Blazers' butterfly garden - monarch waystation 2015
University High School EcoBlazers
The University High School EcoBlazers built a perennial flower garden specifically designed to attract and support Monarch butterflies. While the garden’s focus is providing for the monarch butterfly, the plant selection attracts a wide variety of butterflies, moths and pollinators. Monarch Waystations are outdoor spaces that provide the resources essential for monarchs to produce successive generations and sustain their migration. Recently, the monarch population has plunged from an estimated 1 billion to less than 60 million. The U.S. Fish and Wildlife Service has determined the decline is due to loss of milkweed and native flowering plants.
To begin, the group had to turn over the dirt. The ground was all clay and hard to dig up. Despite delays due to broken tools, they continued to work, and with some determination they were able to complete this first task.
Parents, students, faculty and staff volunteers attended special work days dedicated specifically for the installation of the garden. This ecosystem restoration project is designed to provide host plant milkweed during the monarchs' spring and summer reproduction time and nectar plants for monarchs during their fall migration to Mexico.
The butterfly garden bed is about 282 square feet large. It is located between the UHS Community Garden and the tennis courts. The garden not only provides for the needs of the monarch butterfly, it also is a teaching tool for biology classes.
The finished garden meets criteria set by Monarch Watch.org, and is registered as an official Monarch Waystation. Monarch Waystations are places that provide resources necessary for monarchs to produce successive generations and sustain their migration.

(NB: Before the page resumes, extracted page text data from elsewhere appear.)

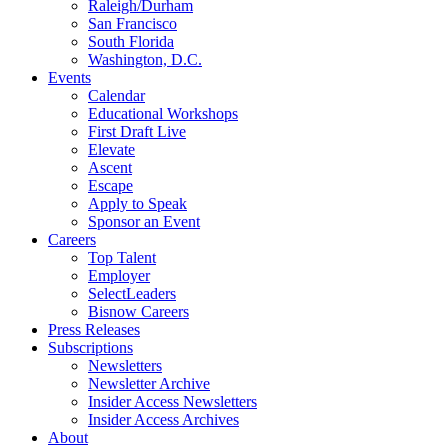
Raleigh/Durham
San Francisco
South Florida
Washington, D.C.
Events
Calendar
Educational Workshops
First Draft Live
Elevate
Ascent
Escape
Apply to Speak
Sponsor an Event
Careers
Top Talent
Employer
SelectLeaders
Bisnow Careers
Press Releases
Subscriptions
Newsletters
Newsletter Archive
Insider Access Newsletters
Insider Access Archives
About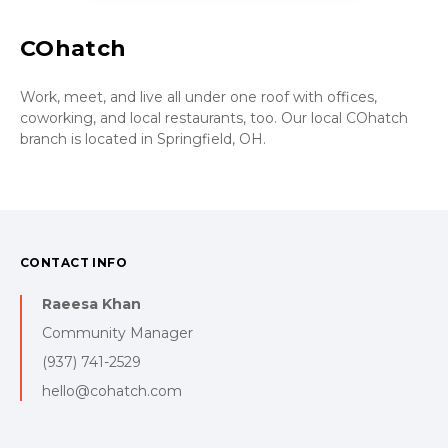
COhatch
Work, meet, and live all under one roof with offices,
coworking, and local restaurants, too. Our local COhatch
branch is located in Springfield, OH.
CONTACT INFO
Raeesa Khan
Community Manager
(937) 741-2529
hello@cohatch.com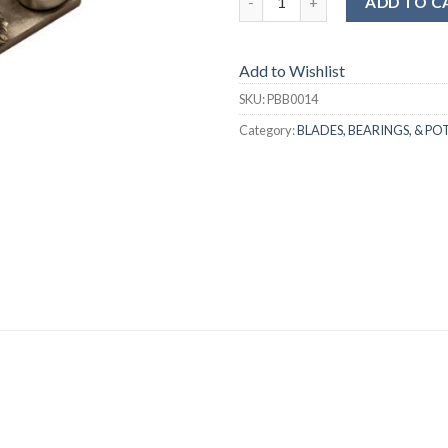
ADD TO C
Add to Wishlist
SKU:
PBB0014
Category:
BLADES, BEARINGS, & PO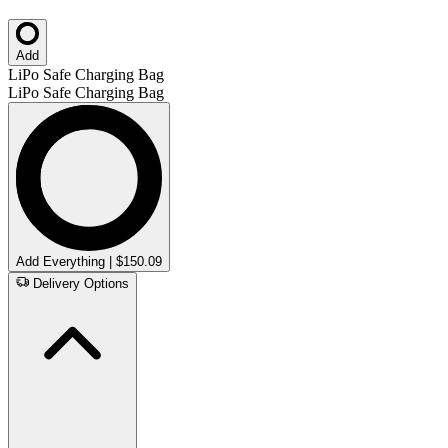
Add
LiPo Safe Charging Bag
LiPo Safe Charging Bag
Add Everything | $150.09
Delivery Options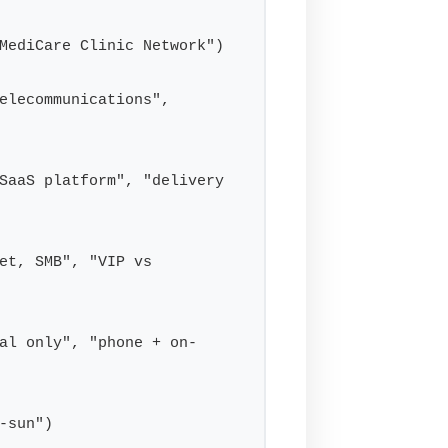
MediCare Clinic Network")

elecommunications", 
SaaS platform", "delivery 
et, SMB", "VIP vs 
al only", "phone + on-
sun")
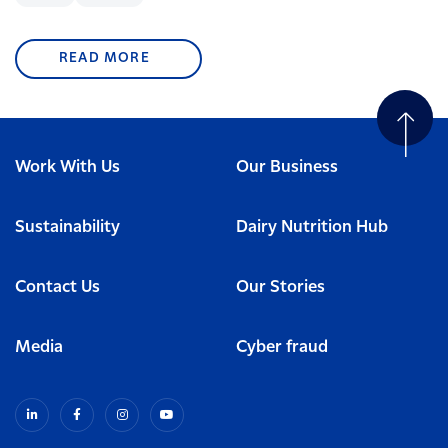
READ MORE
Work With Us
Our Business
Sustainability
Dairy Nutrition Hub
Contact Us
Our Stories
Media
Cyber fraud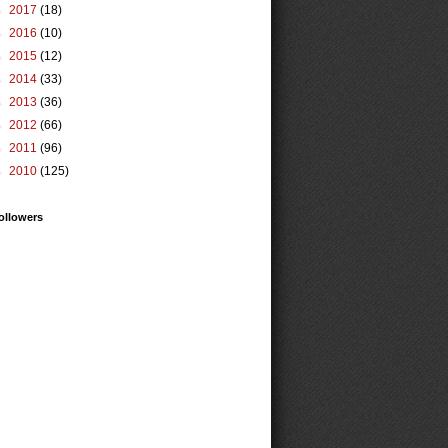
►
2017
(18)
►
2016
(10)
►
2015
(12)
►
2014
(33)
►
2013
(36)
►
2012
(66)
►
2011
(96)
►
2010
(125)
ollowers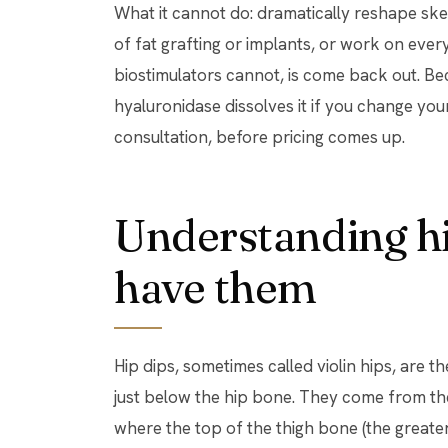
What it cannot do: dramatically reshape skele
of fat grafting or implants, or work on ever
biostimulators cannot, is come back out. Beca
hyaluronidase dissolves it if you change your
consultation, before pricing comes up.
Understanding hi
have them
Hip dips, sometimes called violin hips, are 
just below the hip bone. They come from the
where the top of the thigh bone (the greater 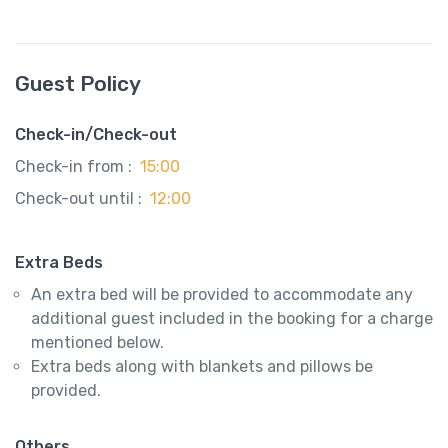
Guest Policy
Check-in/Check-out
Check-in from :
15:00
Check-out until :
12:00
Extra Beds
An extra bed will be provided to accommodate any
additional guest included in the booking for a charge
mentioned below.
Extra beds along with blankets and pillows be
provided.
Others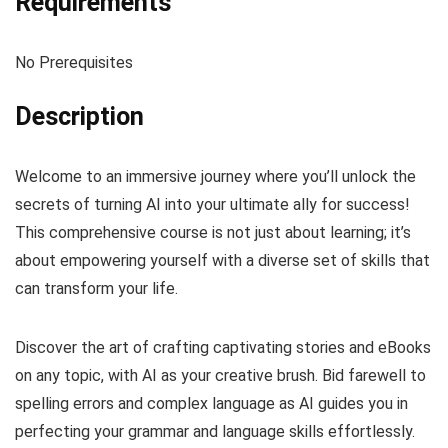
Requirements
No Prerequisites
Description
Welcome to an immersive journey where you’ll unlock the
secrets of turning AI into your ultimate ally for success!
This comprehensive course is not just about learning; it’s
about empowering yourself with a diverse set of skills that
can transform your life.
Discover the art of crafting captivating stories and eBooks
on any topic, with AI as your creative brush. Bid farewell to
spelling errors and complex language as AI guides you in
perfecting your grammar and language skills effortlessly.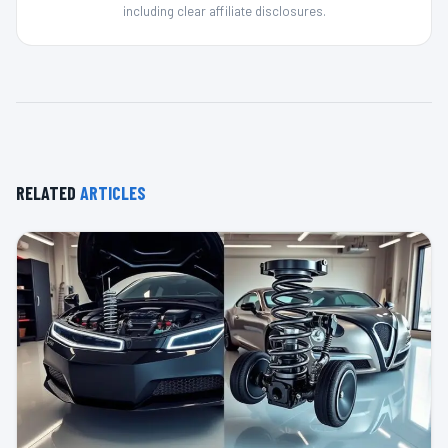
including clear affiliate disclosures.
RELATED
ARTICLES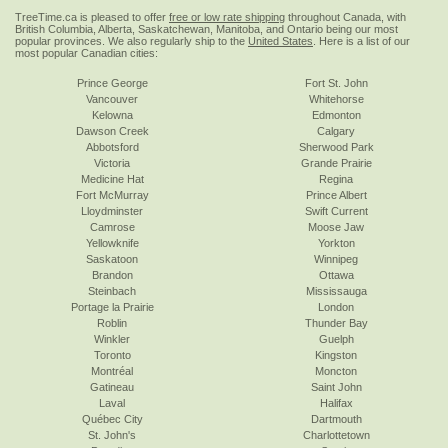
TreeTime.ca is pleased to offer
free or low rate shipping
throughout Canada, with
British Columbia, Alberta, Saskatchewan, Manitoba, and Ontario being our most
popular provinces. We also regularly ship to the
United States
. Here is a list of our
most popular Canadian cities:
Prince George
Fort St. John
Vancouver
Whitehorse
Kelowna
Edmonton
Dawson Creek
Calgary
Abbotsford
Sherwood Park
Victoria
Grande Prairie
Medicine Hat
Regina
Fort McMurray
Prince Albert
Lloydminster
Swift Current
Camrose
Moose Jaw
Yellowknife
Yorkton
Saskatoon
Winnipeg
Brandon
Ottawa
Steinbach
Mississauga
Portage la Prairie
London
Roblin
Thunder Bay
Winkler
Guelph
Toronto
Kingston
Montréal
Moncton
Gatineau
Saint John
Laval
Halifax
Québec City
Dartmouth
St. John's
Charlottetown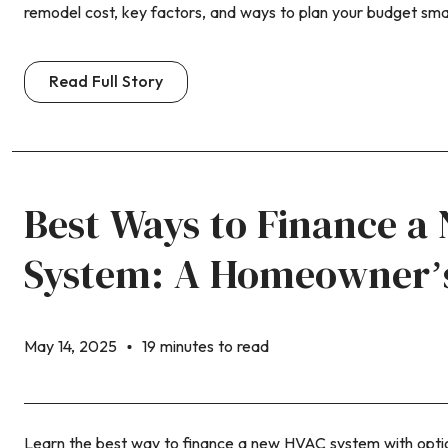
remodel cost, key factors, and ways to plan your budget smar
Read Full Story
Best Ways to Finance 
System: A Homeowner’
May 14, 2025
19 minutes to read
Learn the best way to finance a new HVAC system with optio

The need for host plants for larvae and energy sources for adults applies to all monarch and butterfly populations around the world. Milkweeds and nectar sources are declining due to development and the widespread use of herbicides in croplands, pastures and roadsides.
After digging up the dirt, the bed was loosened with a rototiller. This softening and aerating of the soil is very important to cultivating healthy plants in any garden.
A variety of small, pollinator-attracting plants were transplanted into the garden. Common milkweed is the food source needed for Monarch caterpillars. To get more details about monarch restoration and free milkweed seeds to create your own garden, click here.
Everybody chipped in to make it a success. The students used compost created from school cafeteria and garden waste which was aged in the huge compost tumbler purchased as part of last year's Carmel Green Teen funded UHS Campus Green Up project.
As proof of a successful first year, a cluster of bright yellow spherical eggs appeared on the underside of one of the milkweed plants (Asclepias syriaca) in the garden. Without milkweeds throughout their spring and summer breeding areas in North America, monarchs would not be able to produce the successive generations that culminate in the migration each fall.
To offset the loss of milkweeds and nectar sources UHS students felt the need to create, conserve, and protect milkweed/monarch habitats. Without a major effort to restore milkweeds to as many locations as possible, the monarch population is certain to decline to extremely low levels.